Et les Suisses ont applaudi.
L'Illusion n’est qu’un jeu de théâtre, un essai de divertissement, où rien n’est poussé à bout, sans construction voulue ni dénouement fatal. C’est le retour vers l’ancienne Comedia dell Arte où l’on montre tout sans rien vouloir prouver. Les passions humaines sont juxtaposées librement, comme dans la vie.
L’Illusion comporte trois actions différentes, superposées. Une troupe de théâtre passe dans un pays, et nous voyons son directeur lui donner une leçon (c’est Copeau qui nous la donne, à nous). Puis la vie quotidienne s’infiltre. Un paysan arrive cherchant son fils qui, la veille est venu se joindre à la troupe. Les comédiens décident de lui jouer une pièce, et de lui montrer, au-delà de la réalité, celui vers lequel son fils est parti.

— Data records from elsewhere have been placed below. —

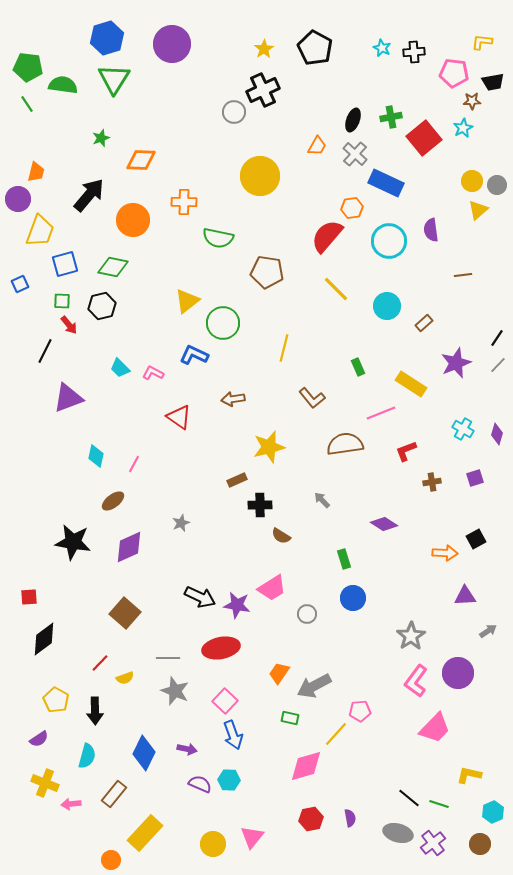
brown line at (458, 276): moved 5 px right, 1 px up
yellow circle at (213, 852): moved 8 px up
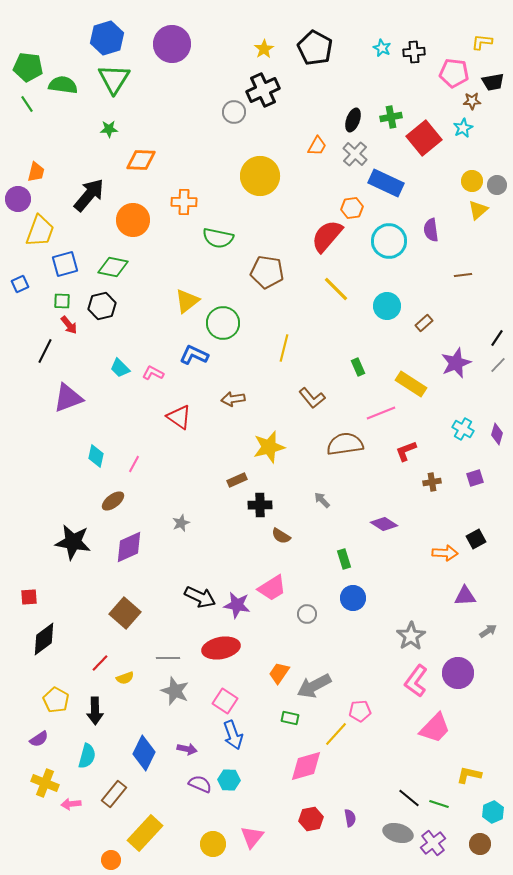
green star at (101, 138): moved 8 px right, 9 px up; rotated 18 degrees clockwise
pink square at (225, 701): rotated 10 degrees counterclockwise
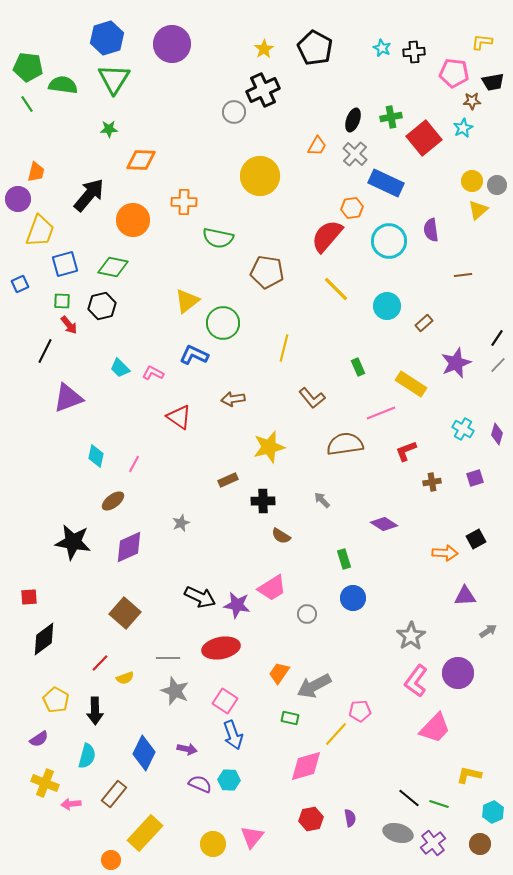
brown rectangle at (237, 480): moved 9 px left
black cross at (260, 505): moved 3 px right, 4 px up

Ainsi le paysan devient spectateur d’une troisième action, qui forme le noyau, où nous voyons le jeu des passions, amours, trahison, jalousie, candeur et meurtre se donner libre cours au gré de scènes intenses et dramatiques.
C’est du jeu, du jeu, du théâtre pur. Et toutes les villes suisses d’applaudir et se réjouir ! Copeau a été compris du premier coup. Il a fait un prodige avec la chose la plus simple, et qui est à la base de tout art : la sincérité.
L’entreprise était d’autant plus risquée que les Suisses sont des gens gâtées par de nombreuses troupes de passage, parisienne d’une part et ensuite par le théâtre allemand, que des efforts continus ont conduit à des limites diamétralement opposés des recherches de Copeau : au constructivisme, à l’expressionnisme outré, dont le style nickelé ne se compose plus que de « mors en liberté », et dont le super-réalisme va jusqu’à placer des canons véritables sur la scène.
Et bien le théâtre de Copeau a tenu le coup ! Peut-être parce que les extrêmes se touchent ? Parce que le salut du théâtre est dans la recherche d’une nouvelle simplicité !
Copeau, comédien français et universellement connu, imite Molière et Shakespeare en voyageant sur le char de Thespis, accroché aux express internationaux, à travers la Suisse, demain à travers l’Europe, et en propageant l’art purissime.
Quel belle propagande tandis que Paris le boude !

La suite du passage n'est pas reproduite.